Parts of the exercise
1. In the Reuters article on Fed forecasts, why does Jerome Powell believe the Fed can avoid the "very high social costs" of the 1980s this time? Answer in one to three sentences.
2. According to the Reuters article on Fed forecasts, how many policymakers' projections will be published on Wednesday?
3. Pick up the Reuters article on Fed forecasts after its last sentence and carry it forward.

Passage provided
________________________

Fed Forecasts May Show Fraying Faith In Soft Landing

Fed Forecasts May Show Fraying Faith In Soft Landing

By Ann Saphir and Howard Schneider

WASHINGTON (Reuters) – How much faith Federal Reserve officials still have in prospects for a “soft landing” as they take aggressive action to quash the highest inflation in 40 years will be revealed on Wednesday when the central bank releases fresh policymaker forecasts.

The projections from the 19 policymakers, to be published in tandem with the announcement of what is likely to be the Fed’s third straight 75-basis-point interest-rate hike, are not expected to coalesce around a massive jump in unemployment or a contraction of the economy.

Those were the outcomes the last time the Fed, under Paul Volcker’s leadership, battled super-high inflation in the 1980s.

Earlier this month Fed Chair Jerome Powell said he believes that this time around the Fed can avoid such “very high social costs” in part because households and businesses haven’t internalized the kind of inflationary mindset that back then required double-digit interest rates to vanquish.

At the same time, he said, Americans are in for “some pain” ahead as the Fed works to end inflation and prevent what would otherwise be even worse outcomes.

________________________

Dataset content
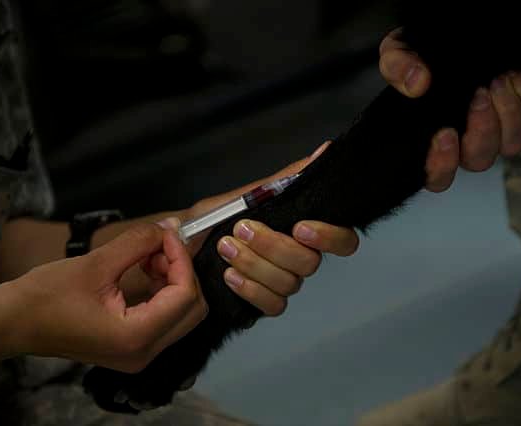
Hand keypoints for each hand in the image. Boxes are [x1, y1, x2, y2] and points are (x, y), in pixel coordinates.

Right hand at [13, 223, 206, 373]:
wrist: (14, 323)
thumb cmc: (46, 296)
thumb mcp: (96, 263)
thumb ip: (138, 243)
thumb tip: (169, 227)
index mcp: (136, 336)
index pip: (184, 296)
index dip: (181, 260)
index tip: (166, 235)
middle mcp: (144, 353)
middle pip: (192, 309)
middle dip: (182, 272)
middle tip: (158, 247)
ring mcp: (140, 354)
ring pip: (182, 313)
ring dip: (174, 280)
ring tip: (148, 257)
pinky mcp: (133, 348)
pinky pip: (165, 318)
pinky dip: (163, 292)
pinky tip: (145, 271)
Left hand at [186, 141, 358, 316]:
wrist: (178, 245)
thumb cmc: (212, 219)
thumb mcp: (244, 194)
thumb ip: (286, 179)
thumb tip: (324, 150)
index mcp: (300, 230)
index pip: (342, 240)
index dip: (329, 237)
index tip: (299, 227)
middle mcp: (297, 257)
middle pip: (309, 263)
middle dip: (273, 246)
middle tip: (242, 230)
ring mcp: (283, 281)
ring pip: (289, 284)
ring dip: (255, 265)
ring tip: (226, 248)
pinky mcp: (265, 301)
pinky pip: (273, 306)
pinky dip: (251, 290)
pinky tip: (230, 276)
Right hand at [379, 27, 520, 191]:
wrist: (443, 37)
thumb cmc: (417, 55)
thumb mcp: (395, 53)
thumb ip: (397, 67)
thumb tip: (419, 84)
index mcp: (430, 143)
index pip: (438, 178)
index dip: (443, 165)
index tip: (445, 134)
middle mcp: (463, 144)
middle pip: (478, 160)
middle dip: (482, 130)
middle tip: (478, 95)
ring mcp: (492, 129)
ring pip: (509, 144)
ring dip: (506, 115)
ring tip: (496, 82)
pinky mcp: (516, 108)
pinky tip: (513, 76)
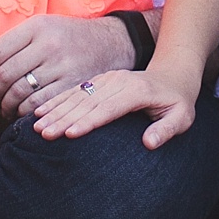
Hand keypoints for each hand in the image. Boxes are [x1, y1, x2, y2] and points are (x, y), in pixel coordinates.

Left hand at [0, 13, 134, 117]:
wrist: (108, 43)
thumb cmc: (64, 36)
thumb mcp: (36, 30)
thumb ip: (3, 43)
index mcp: (37, 27)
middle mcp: (49, 45)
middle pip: (6, 74)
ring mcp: (62, 66)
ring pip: (20, 92)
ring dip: (6, 104)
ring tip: (3, 106)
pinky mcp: (72, 85)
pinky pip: (38, 104)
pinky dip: (24, 112)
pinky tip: (21, 111)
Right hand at [32, 67, 197, 147]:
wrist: (173, 74)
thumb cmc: (178, 102)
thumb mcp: (181, 117)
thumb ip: (166, 130)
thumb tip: (148, 143)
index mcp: (136, 91)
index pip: (109, 108)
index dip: (89, 121)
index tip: (70, 134)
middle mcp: (118, 82)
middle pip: (87, 102)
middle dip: (63, 118)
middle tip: (43, 134)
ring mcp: (107, 80)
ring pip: (77, 96)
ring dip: (55, 110)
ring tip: (36, 125)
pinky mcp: (99, 81)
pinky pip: (75, 91)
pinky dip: (57, 101)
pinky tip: (40, 111)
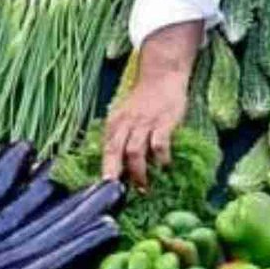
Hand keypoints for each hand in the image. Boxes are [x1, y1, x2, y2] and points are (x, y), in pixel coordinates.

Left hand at [102, 21, 202, 189]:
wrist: (162, 75)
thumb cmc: (144, 101)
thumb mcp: (125, 116)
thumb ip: (121, 137)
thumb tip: (119, 166)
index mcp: (115, 123)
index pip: (105, 149)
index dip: (104, 170)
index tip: (104, 190)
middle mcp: (126, 123)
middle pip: (115, 151)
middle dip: (116, 174)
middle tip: (120, 194)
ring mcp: (144, 122)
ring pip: (134, 151)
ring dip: (138, 172)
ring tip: (143, 188)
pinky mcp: (163, 121)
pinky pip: (159, 143)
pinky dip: (161, 158)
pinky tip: (165, 166)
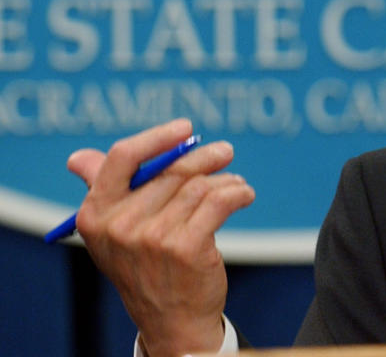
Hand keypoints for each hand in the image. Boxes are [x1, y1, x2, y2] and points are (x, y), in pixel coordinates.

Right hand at [68, 118, 255, 356]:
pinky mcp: (185, 248)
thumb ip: (103, 190)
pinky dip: (237, 193)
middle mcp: (119, 226)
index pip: (121, 158)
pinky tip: (244, 194)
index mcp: (95, 215)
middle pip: (170, 170)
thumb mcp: (114, 232)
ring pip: (199, 185)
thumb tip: (78, 158)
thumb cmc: (145, 266)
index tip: (185, 128)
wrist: (171, 321)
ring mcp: (152, 238)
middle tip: (224, 152)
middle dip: (204, 158)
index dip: (156, 137)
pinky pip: (218, 202)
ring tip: (235, 182)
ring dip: (224, 179)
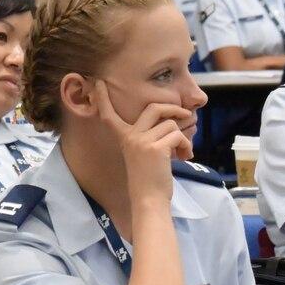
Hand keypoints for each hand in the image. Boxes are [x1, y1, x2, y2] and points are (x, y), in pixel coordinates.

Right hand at [95, 80, 193, 203]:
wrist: (149, 200)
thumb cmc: (149, 180)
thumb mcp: (143, 154)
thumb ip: (151, 137)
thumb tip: (173, 121)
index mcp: (123, 138)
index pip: (110, 115)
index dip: (103, 98)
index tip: (98, 84)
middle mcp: (130, 136)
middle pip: (154, 107)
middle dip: (173, 108)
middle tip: (185, 116)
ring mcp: (142, 141)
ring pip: (171, 124)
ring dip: (183, 137)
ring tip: (183, 152)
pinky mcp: (156, 148)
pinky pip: (178, 136)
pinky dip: (186, 146)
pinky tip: (185, 157)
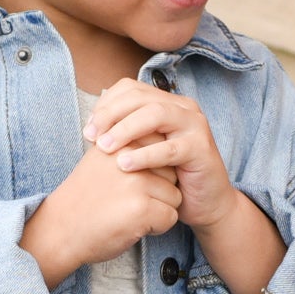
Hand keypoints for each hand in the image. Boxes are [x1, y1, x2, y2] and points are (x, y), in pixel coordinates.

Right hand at [19, 135, 179, 287]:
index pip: (160, 149)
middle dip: (158, 191)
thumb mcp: (102, 160)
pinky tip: (132, 226)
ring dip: (158, 210)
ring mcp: (136, 182)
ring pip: (174, 196)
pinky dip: (157, 228)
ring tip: (128, 213)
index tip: (127, 184)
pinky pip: (171, 217)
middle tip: (126, 201)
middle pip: (172, 172)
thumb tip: (164, 137)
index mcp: (120, 140)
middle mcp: (129, 156)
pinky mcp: (142, 207)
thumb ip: (129, 147)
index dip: (151, 172)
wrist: (60, 230)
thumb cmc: (85, 198)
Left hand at [86, 78, 287, 293]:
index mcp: (167, 103)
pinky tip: (125, 165)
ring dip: (125, 130)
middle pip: (141, 98)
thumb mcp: (143, 151)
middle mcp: (183, 108)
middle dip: (111, 115)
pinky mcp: (202, 149)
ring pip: (156, 115)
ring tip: (104, 147)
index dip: (106, 105)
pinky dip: (145, 155)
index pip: (131, 89)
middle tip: (91, 135)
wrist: (205, 204)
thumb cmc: (169, 179)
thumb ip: (125, 134)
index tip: (88, 128)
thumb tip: (92, 123)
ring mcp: (195, 126)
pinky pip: (170, 148)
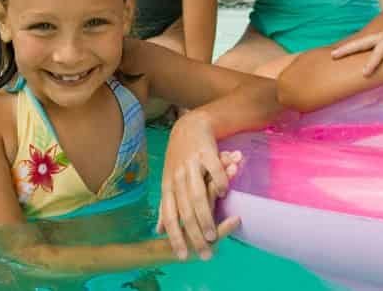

________________________

Written responses
1. Powell believes the Fed can avoid those costs partly because households and businesses have not internalized the kind of inflationary mindset that, in the 1980s, required double-digit interest rates to vanquish.

2. 19.

3.
“While the Fed is still likely to view a soft landing as a modal outcome, the window appears to be narrowing,” Bank of America economists wrote. “Recent Fed communications have acknowledged this, in part, by leaning more strongly in the direction of needing to slow labor markets and accepting the risks to activity that come with it.”

UNEMPLOYMENT FORECAST IN FOCUS

And while the new quarterly summary of policymaker projections may appear to rule out a Volcker-style “hard” landing, it is widely expected to point to notably higher unemployment and slower economic growth in the coming year that by at least one well-known benchmark could signal a recession of some stripe.

That benchmark, known as the Sahm Rule after former Fed staffer Claudia Sahm who identified and formalized it, says the U.S. economy is typically in recession once the 3-month moving average of the unemployment rate rises half a percentage point above the rate’s lowest three-month average over the preceding 12 months. That low currently is around 3.56%.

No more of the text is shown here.